La policía taciturna echó una enorme capa gris oscura por encima de los hombros de la rep para cubrir toda la quincallería presidiaria y le metió un gorro de malla negra hasta las cejas. Con lo alta que era, la capa arrastrando y el gorro calado, debía de tener un aspecto rarísimo, pensó Bruna; si con eso pretendían que pasara desapercibida, el intento era sin duda un completo fracaso.

Así ataviada, la androide fue conducida por la pareja de policías a través de los silenciosos y vacíos corredores del Palacio de Justicia. Cuando tomaron la escalera de servicio y bajaron a las plantas de almacén y equipamiento, Bruna comenzó a inquietarse; atada, electrónicamente bloqueada e inerme como estaba, cualquier imbécil podría hacer con ella lo que quisiera. Preguntó adónde iban, pero ninguno de los dos policías se dignó contestar. Todavía no había amanecido y esa zona del edificio sólo estaba iluminada por las luces de emergencia. Era una atmósfera irreal y angustiosa.
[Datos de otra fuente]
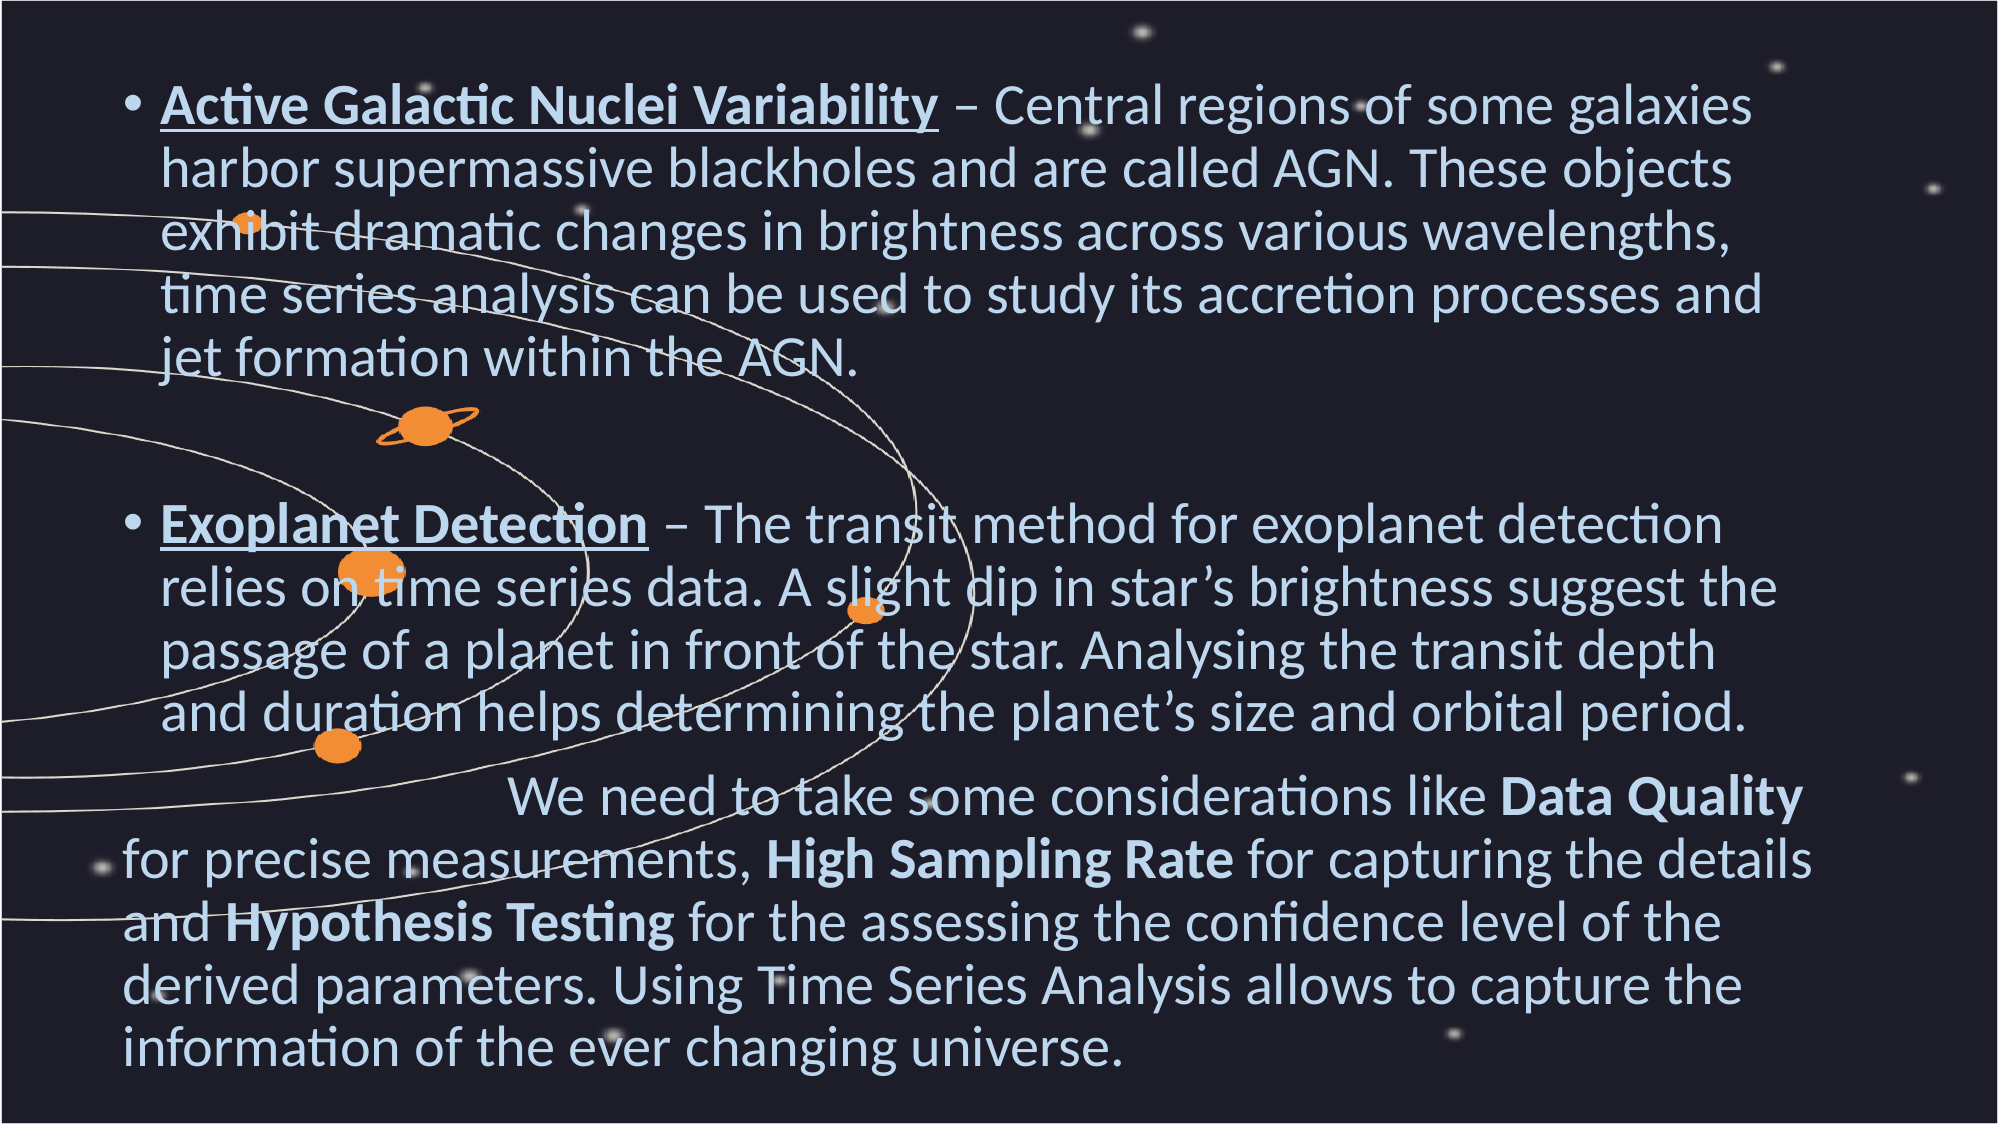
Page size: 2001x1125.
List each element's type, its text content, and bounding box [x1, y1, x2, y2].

Atravesaron un inesperado gimnasio en el segundo sótano, salieron a un parking subterráneo y subieron a un coche del mismo modelo y color que el de Lizard: sin duda un vehículo policial, aunque no llevara los distintivos oficiales. La mujer oscureció los cristales y metió manualmente la dirección, de manera que Bruna siguió sin conocer su destino. Veinte minutos más tarde se detuvieron ante otra puerta trasera de un enorme edificio. Pero ahora la rep ya sabía dónde estaban: en el Hospital Universitario Reina Sofía. Llamaron, se identificaron y la puerta se abrió. Un guardia de seguridad les condujo por un nudo de pasillos hasta llegar a una zona que pertenecía al servicio de psiquiatría. O eso ponía en la pared con grandes letras. Entonces el hombre abrió con llave la puerta de un cuarto y le indicó con la cabeza a la rep que entrara. Eso hizo Bruna y la puerta se cerró a sus espaldas. Miró alrededor: estaba sola. Era una habitación muy grande, más bien una sala, iluminada por la desangelada y mortecina luz de unos cuantos tubos electroecológicos. En un lateral había una mesa de despacho con dos o tres asientos delante; en el otro lado de la estancia había una veintena de sillas dispuestas en un doble semicírculo. Lo mejor del lugar eran las grandes ventanas que daban al patio interior del Reina Sofía, que era enorme y parecía un claustro medieval. Se trataba de un edificio muy antiguo; Bruna sabía que originalmente había sido un hospital y que luego fue un importante museo de arte durante más de un siglo. Las Guerras Robóticas lo destrozaron y en la reconstrucción se volvió a recuperar su uso sanitario. La rep se acercó a las ventanas a echar un vistazo al oscuro exterior y advirtió que los cristales estaban recorridos por una cuadrícula de líneas electromagnéticas. Rejas. Seguía estando en una celda, aunque más grande.